* **Work required**
Every record gets copied exactly, and no picture goes with it.

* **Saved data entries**
************

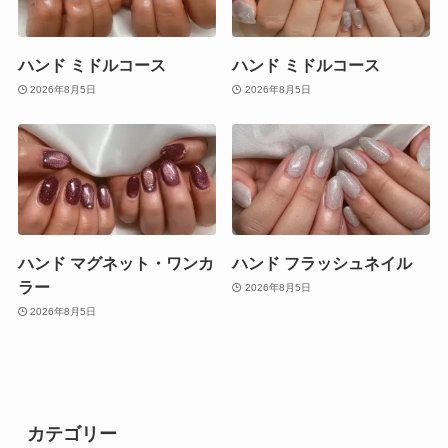
ハンド ミドルコース
ハンド ミドルコース
2026年8月5日
2026年8月5日
ハンド マグネット・ワンカ
ハンド フラッシュネイル
ラー
2026年8月5日
2026年8月5日
カテゴリー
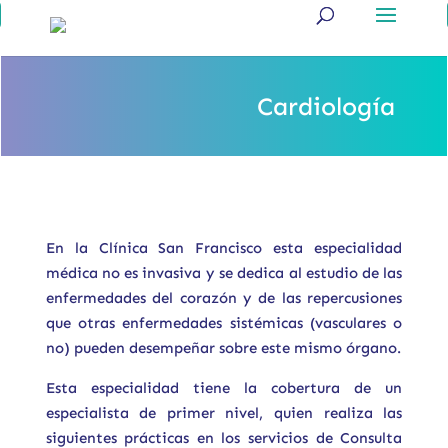
Cardiología
En la Clínica San Francisco esta especialidad
médica no es invasiva y se dedica al estudio de las
enfermedades del corazón y de las repercusiones
que otras enfermedades sistémicas (vasculares o
no) pueden desempeñar sobre este mismo órgano.
Esta especialidad tiene la cobertura de un
especialista de primer nivel, quien realiza las
siguientes prácticas en los servicios de Consulta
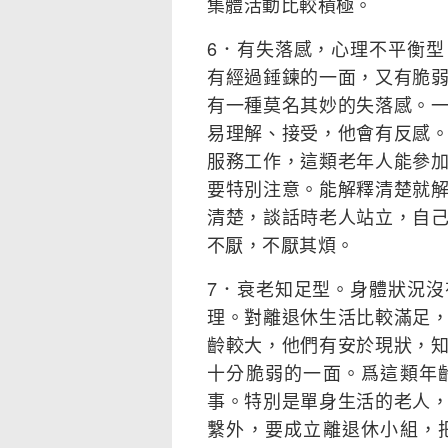
集體活動比較積極。
6．有失落感，心理不平衡
有經過錘鍊的一面，又有脆
有一種莫名其妙的失落感。
易理解、接受，他會有反感
服務工作，這類老年人能參
要特別注意。能解釋清楚就
清楚，談話時老人站立，自
不厭，不厭其煩。
7．衰老知足型。身體狀況
理。對離退休生活比較滿足
齡較大，他們有安於現狀，
十分脆弱的一面。爲這類年
事。特別是單身生活的老人
繫外，要成立離退休小組，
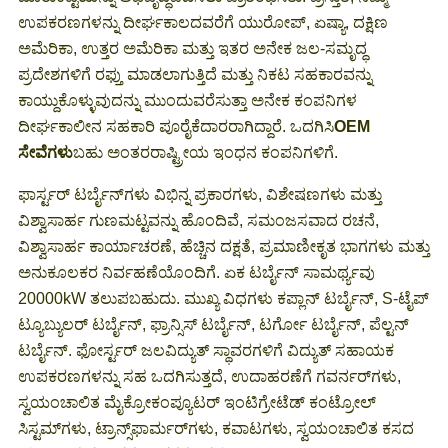
ಉಪಕರಣಗಳನ್ನು ದೀರ್ಘಕಾಲದವರೆಗೆ ಯುರೋಪ್, ಏಷ್ಯಾ, ದಕ್ಷಿಣ
ಅಮೆರಿಕಾ, ಉತ್ತರ ಅಮೆರಿಕಾ ಮತ್ತು ಇತರ ಅನೇಕ ಜಲ-ಸಮೃದ್ಧ
ಪ್ರದೇಶಗಳಿಗೆ ರಫ್ತು ಮಾಡಲಾಗುತ್ತಿದೆ ಮತ್ತು ನಿಕಟ ಸಹಕಾರವನ್ನು
ಕಾಯ್ದುಕೊಳ್ಳುವುದನ್ನು ಮುಂದುವರೆಸುತ್ತಾ ಅನೇಕ ಕಂಪನಿಗಳ
ದೀರ್ಘಕಾಲೀನ ಸಹಕಾರಿ ಪೂರೈಕೆದಾರರಾಗಿದ್ದಾರೆ. ಒದಗಿಸಿ
OEM
ಸೇವೆಗಳು
ಬಹು ಅಂತರರಾಷ್ಟ್ರೀಯ ಇಂಧನ ಕಂಪನಿಗಳಿಗೆ.
ಫಾರ್ಸ್ಟರ್ ಟರ್ಬೈನ್‌ಗಳು ವಿಭಿನ್ನ ಪ್ರಕಾರಗಳು, ವಿಶೇಷಣಗಳು ಮತ್ತು
ವಿಶ್ವಾಸಾರ್ಹ ಗುಣಮಟ್ಟವನ್ನು ಹೊಂದಿವೆ, ಸಮಂಜಸವಾದ ರಚನೆ,
ವಿಶ್ವಾಸಾರ್ಹ ಕಾರ್ಯಾಚರಣೆ, ಹೆಚ್ಚಿನ ದಕ್ಷತೆ, ಪ್ರಮಾಣೀಕೃತ ಭಾಗಗಳು ಮತ್ತು
ಅನುಕೂಲಕರ ನಿರ್ವಹಣೆಯೊಂದಿಗೆ. ಏಕ ಟರ್ಬೈನ್ ಸಾಮರ್ಥ್ಯವು
20000kW ತಲುಪಬಹುದು. ಮುಖ್ಯ ವಿಧಗಳು ಕಪ್ಲಾನ್ ಟರ್ಬೈನ್, S-ಟೈಪ್
ಟ್ಯೂಬ್ಯುಲರ್ ಟರ್ಬೈನ್, ಫ್ರಾನ್ಸಿಸ್ ಟರ್ಬೈನ್, ಟರ್ಗೋ ಟರ್ಬೈನ್, ಪೆಲ್ಟನ್
ಟರ್ಬೈನ್. ಫೋರ್ಸ್ಟರ್ ಜಲವಿದ್ಯುತ್ ಸ್ಥಾವರಗಳಿಗೆ ವಿದ್ಯುತ್ ಸಹಾಯಕ
ಉಪಕರಣಗಳನ್ನು ಸಹ ಒದಗಿಸುತ್ತದೆ, ಉದಾಹರಣೆಗೆ ಗವರ್ನರ್‌ಗಳು,
ಸ್ವಯಂಚಾಲಿತ ಮೈಕ್ರೋಕಂಪ್ಯೂಟರ್ ಇಂಟಿಗ್ರೇಟೆಡ್ ಕಂಟ್ರೋಲ್
ಸಿಸ್ಟಮ್‌ಗಳು, ಟ್ರಾನ್ಸ್‌ಫಾರ್ಮರ್‌ಗಳು, ಕವಾಟಗಳು, ಸ್ವಯಂಚಾಲಿತ ಕಸದ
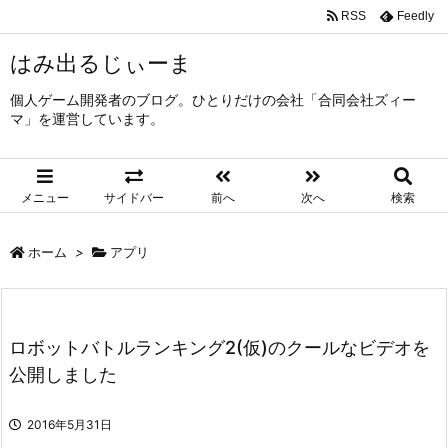
RSS
Feedly
はみ出るじぃーま
個人ゲーム開発者のブログ。ひとりだけの会社「合同会社ズィー
マ」を運営しています。
メニュー
サイドバー
前へ
次へ
検索
ホーム
>
アプリ
ロボットバトルランキング2(仮)のクールなビデオを
公開しました
2016年5月31日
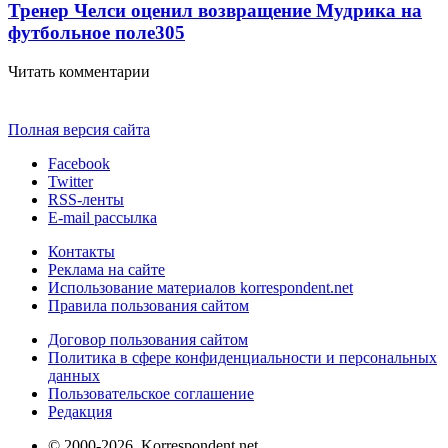
Тренер Челси оценил возвращение Мудрика на
футбольное поле
305
Читать комментарии
Полная версия сайта
Facebook
Twitter
RSS-ленты
E-mail рассылка
Контакты
Реклама на сайте
Использование материалов korrespondent.net
Правила пользования сайтом
Договор пользования сайтом
Политика в сфере конфиденциальности и персональных
данных
Пользовательское соглашение
Редакция
© 2000-2026, Korrespondent.net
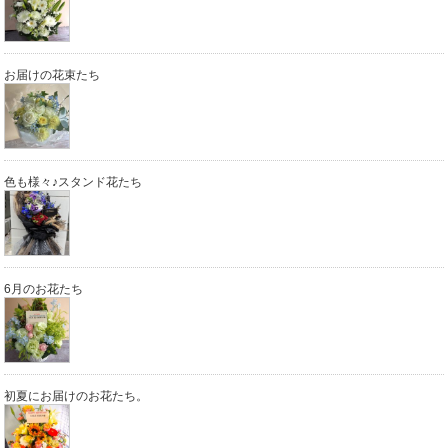
お届けの花束たち
色も様々♪スタンド花たち
6月のお花たち
初夏にお届けのお花たち。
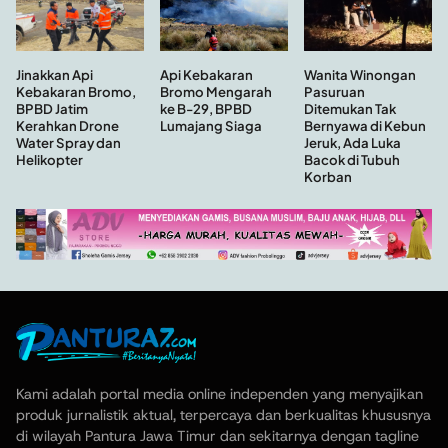
Api Kebakaran
Wanita Winongan
Jinakkan Api
Bromo Mengarah
Pasuruan
Kebakaran Bromo,
ke B-29, BPBD
Ditemukan Tak
BPBD Jatim
Lumajang Siaga
Bernyawa di Kebun
Kerahkan Drone
Jeruk, Ada Luka
Water Spray dan
Bacok di Tubuh
Helikopter
Korban
Kami adalah portal media online independen yang menyajikan
produk jurnalistik aktual, terpercaya dan berkualitas khususnya
di wilayah Pantura Jawa Timur dan sekitarnya dengan tagline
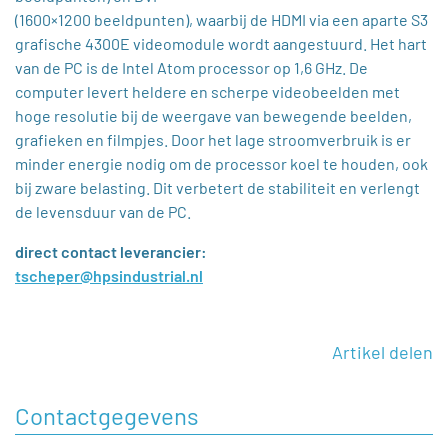
(1600×1200 beeldpunten), waarbij de HDMI via een aparte S3
grafische 4300E videomodule wordt aangestuurd. Het hart
van de PC is de Intel Atom processor op 1,6 GHz. De
computer levert heldere en scherpe videobeelden met
hoge resolutie bij de weergave van bewegende beelden,
grafieken en filmpjes. Door het lage stroomverbruik is er
minder energie nodig om de processor koel te houden, ook
bij zware belasting. Dit verbetert de stabiliteit en verlengt
de levensduur van de PC.
direct contact leverancier:
tscheper@hpsindustrial.nl
Artikel delen
Contactgegevens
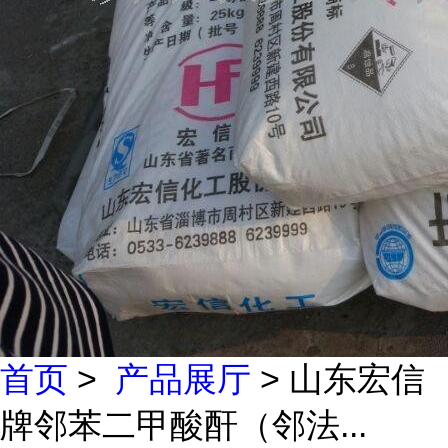
首页
>
产品展厅
> 山东宏信
牌邻苯二甲酸酐（邻法...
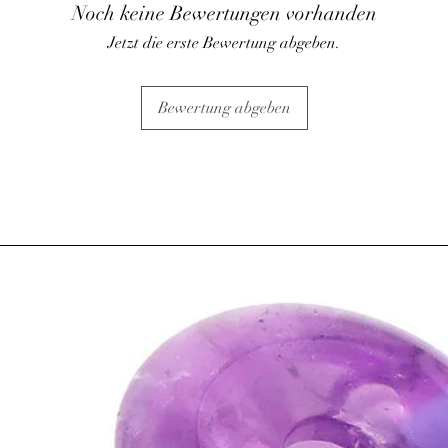
Noch keine Bewertungen vorhanden
Jetzt die erste Bewertung abgeben.
Bewertung abgeben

************

* **Reply to the exercise**
ハンド ミドルコース
ハンド ミドルコース
2026年8月5日
2026年8月5日
ハンド マグネット・ワンカ
ハンド フラッシュネイル
ラー
2026年8月5日
2026年8月5日
カテゴリー
Cardiología
En la Clínica San Francisco esta especialidad
médica no es invasiva y se dedica al estudio de las
enfermedades del corazón y de las repercusiones
que otras enfermedades sistémicas (vasculares o
no) pueden desempeñar sobre este mismo órgano.
Esta especialidad tiene la cobertura de un
especialista de primer nivel, quien realiza las
siguientes prácticas en los servicios de Consulta
集體活動比較積極。
6．有失落感，心理不平衡
有經過錘鍊的一面，又有脆
有一種莫名其妙的失落感。
易理解、接受，他會有反感
服務工作，這類老年人能參
要特別注意。能解釋清楚就
清楚，談話時老人站立，自
不厭，不厭其煩。
7．衰老知足型。身體狀況
理。對離退休生活比較滿足
齡較大，他們有安於現狀，
十分脆弱的一面。爲這類年
事。特別是單身生活的老人
繫外，要成立離退休小組，
ಉಪಕರಣಗಳನ್ನು ದೀರ್ಘಕಾಲದವರೆಗೆ ಯುರೋಪ್, ಏಷ್ಯಾ, ದಕ್ಷಿಣ
ಅಮೆರಿಕಾ, ಉತ್ತರ ಅಮೆರಿಕಾ ಮತ್ತು ಇತರ ಅನೇಕ ಜಲ-ಸಮೃದ್ಧ
ಪ್ರದೇಶಗಳಿಗೆ ರಫ್ತು ಮಾಡಲಾಗುತ್ತಿದೆ ಮತ್ತು ನಿಕಟ ಸಹಕಾರವನ್ನು
ಕಾಯ್ದುಕೊಳ್ಳುವುದನ್ನು ಮುಂದುವರೆಸುತ್ತಾ ಅನೇಕ ಕಂಪನಿಗಳ
ದೀರ್ಘಕಾಲೀನ ಸಹಕಾರಿ ಪೂರೈಕೆದಾರರಾಗಿದ್ದಾರೆ. ಒದಗಿಸಿ
OEM
ಸೇವೆಗಳು
ಬಹು ಅಂತರರಾಷ್ಟ್ರೀಯ ಇಂಧನ ಕಂಪನಿಗಳಿಗೆ.
ಫಾರ್ಸ್ಟರ್ ಟರ್ಬೈನ್‌ಗಳು ವಿಭಿನ್ನ ಪ್ರಕಾರಗಳು, ವಿಶೇಷಣಗಳು ಮತ್ತು
ವಿಶ್ವಾಸಾರ್ಹ ಗುಣಮಟ್ಟವನ್ನು ಹೊಂದಿವೆ, ಸಮಂಜಸವಾದ ರಚನೆ,
ವಿಶ್ವಾಸಾರ್ಹ ಕಾರ್ಯಾಚರಣೆ, ಹೆಚ್ಚಿನ ದಕ್ಷತೆ, ಪ್ರಮಾಣೀಕೃತ ಭಾಗಗಳು ಮತ್ತು
ಅನುಕೂಲಕರ ನಿರ್ವಹಣೆಯೊಂದಿಗೆ. ಏಕ ಟರ್ಬೈನ್ ಸಾಮರ್ಥ್ಯವು
20000kW ತಲುಪಬಹುದು. ಮುಖ್ಯ ವಿಧಗಳು ಕಪ್ಲಾನ್ ಟರ್ಬೈನ್, S-ಟೈಪ್
ಟ್ಯೂಬ್ಯುಲರ್ ಟರ್ಬೈನ್, ಫ್ರಾನ್ಸಿಸ್ ಟರ್ಬೈನ್, ಟರ್ಗೋ ಟರ್ಬೈನ್, ಪೆಲ್ಟನ್
ಟರ್ಬೈನ್. ಫೋರ್ಸ್ಟರ್ ಜಲವಿದ್ಯುತ್ ಸ್ಥಾವರಗಳಿಗೆ ವಿದ್ಯುತ್ ಸಹಾಯಕ
ಉಪಕರಣಗಳನ್ನು ಸಹ ಒದಗಿಸುತ್ತದೆ, ಉದಾಹರಣೆಗೆ ಗವರ್ನರ್‌ಗಳು,
ಸ್ವಯಂಚಾಲಿತ ಮೈಕ್ರೋಕಂಪ್ಯೂಟರ್ ಇಂಟಿಗ್ರೇಟೆಡ್ ಕಂಟ್ರೋಲ್
ಸಿಸ್ಟಮ್‌ಗಳು, ಟ್ರಾನ್ಸ್‌ಫಾರ್ಮರ್‌ಗಳು, ಕವಾಟಗಳು, ಸ್ವಯಂಚಾಲಿತ ಕಸದ
RSS
Feedly
はみ出るじぃーま
個人ゲーム開発者のブログ。ひとりだけの会社「合同会社ズィー
マ」を運営しています。
メニュー
サイドバー
前へ
次へ
検索
ホーム
>
アプリ
ロボットバトルランキング2(仮)のクールなビデオを
公開しました
2016年5月31日
Тренер Челси оценил возвращение Мудрика на
футбольное поле
305
Читать комментарии
Полная версия сайта
Facebook
Twitter
RSS-ленты
E-mail рассылка
Контакты
Реклама на сайте
Использование материалов korrespondent.net
Правила пользования сайтом
Договор пользования сайтом
Политика в сфере конфиденциальности и персональных
данных
Пользовательское соглашение
Редакция
© 2000-2026, Korrespondent.net
お届けの花束たち
色も様々♪スタンド花たち
6月のお花たち
初夏にお届けのお花たち。
Api Kebakaran
Wanita Winongan
Jinakkan Api
Bromo Mengarah
Pasuruan
Kebakaran Bromo,
ke B-29, BPBD
Ditemukan Tak
BPBD Jatim
Lumajang Siaga
Bernyawa di Kebun
Kerahkan Drone
Jeruk, Ada Luka
Water Spray dan
Bacok di Tubuh
Helikopter
Korban
Kami adalah portal media online independen yang menyajikan
produk jurnalistik aktual, terpercaya dan berkualitas khususnya
di wilayah Pantura Jawa Timur dan sekitarnya dengan tagline
(1600×1200 beeldpunten), waarbij de HDMI via een aparte S3
grafische 4300E videomodule wordt aangestuurd. Het hart
van de PC is de Intel Atom processor op 1,6 GHz. De
computer levert heldere en scherpe videobeelden met
hoge resolutie bij de weergave van bewegende beelden,
grafieken en filmpjes. Door het lage stroomverbruik is er
minder energie nodig om de processor koel te houden, ook
bij zware belasting. Dit verbetert de stabiliteit en verlengt
de levensduur van de PC.
direct contact leverancier:
tscheper@hpsindustrial.nl
Artikel delen
Contactgegevens
首页
>
产品展厅
> 山东宏信
牌邻苯二甲酸酐（邻法...
Noch keine Bewertungen vorhanden
Jetzt die erste Bewertung abgeben.
Bewertung abgeben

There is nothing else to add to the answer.